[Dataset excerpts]
+-------+
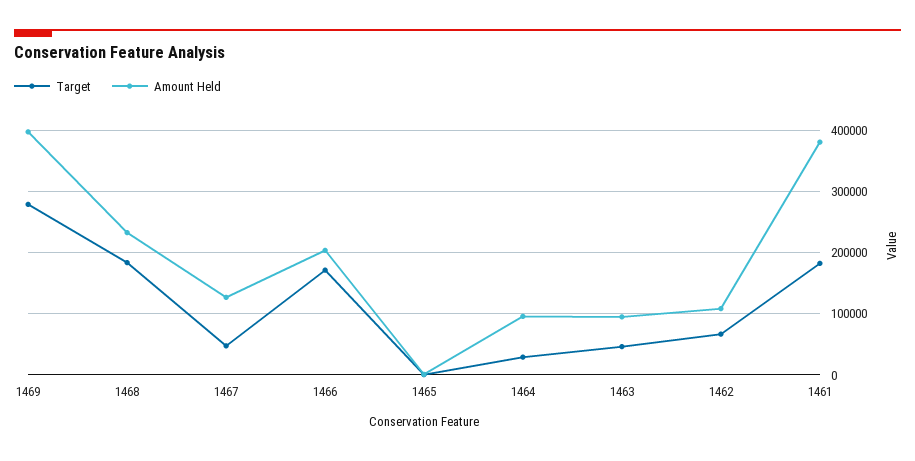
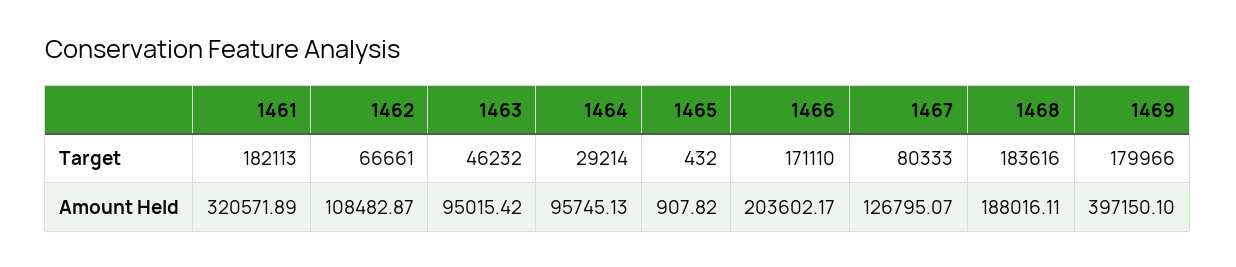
  {
    "Target": {
-     "1469": 280000,
+     "1469": 179966,
      "1468": 183616,
-     "1467": 50000,
+     "1467": 80333,
      "1466": 171110,
      "1465": 432,
      "1464": 29214,
      "1463": 46232,
      "1462": 66661,
      "1461": 182113
    },
    "Amount Held": {
      "1469": 397150.1,
-     "1468": 230000,
+     "1468": 188016.11,
      "1467": 126795.07,
      "1466": 203602.17,
      "1465": 907.82,
      "1464": 95745.13,
      "1463": 95015.42,
      "1462": 108482.87,
-     "1461": 380000
+     "1461": 320571.89
    }
  }

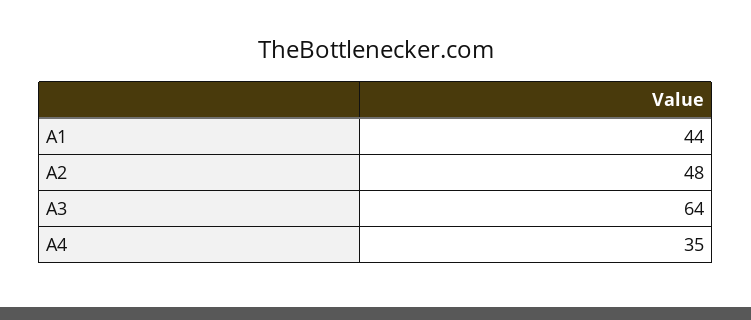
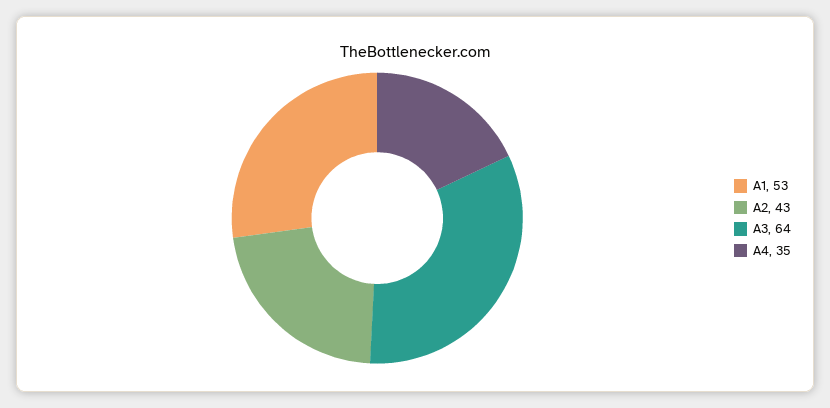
  {
-   "A1": 44,
+   "A1": 53,
-   "A2": 48,
+   "A2": 43,
    "A3": 64,
    "A4": 35
  }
+-------+
### [Problem description]
The reply must contain every entry above, exactly as written, and none of the pictures.

### [Finished exercise]
  {
    "Target": {
-     "1469": 280000,
+     "1469": 179966,
      "1468": 183616,
-     "1467": 50000,
+     "1467": 80333,
      "1466": 171110,
      "1465": 432,
      "1464": 29214,
      "1463": 46232,
      "1462": 66661,
      "1461": 182113
    },
    "Amount Held": {
      "1469": 397150.1,
-     "1468": 230000,
+     "1468": 188016.11,
      "1467": 126795.07,
      "1466": 203602.17,
      "1465": 907.82,
      "1464": 95745.13,
      "1463": 95015.42,
      "1462": 108482.87,
-     "1461": 380000
+     "1461": 320571.89
    }
  }

  {
-   "A1": 44,
+   "A1": 53,
-   "A2": 48,
+   "A2": 43,
    "A3": 64,
    "A4": 35
  }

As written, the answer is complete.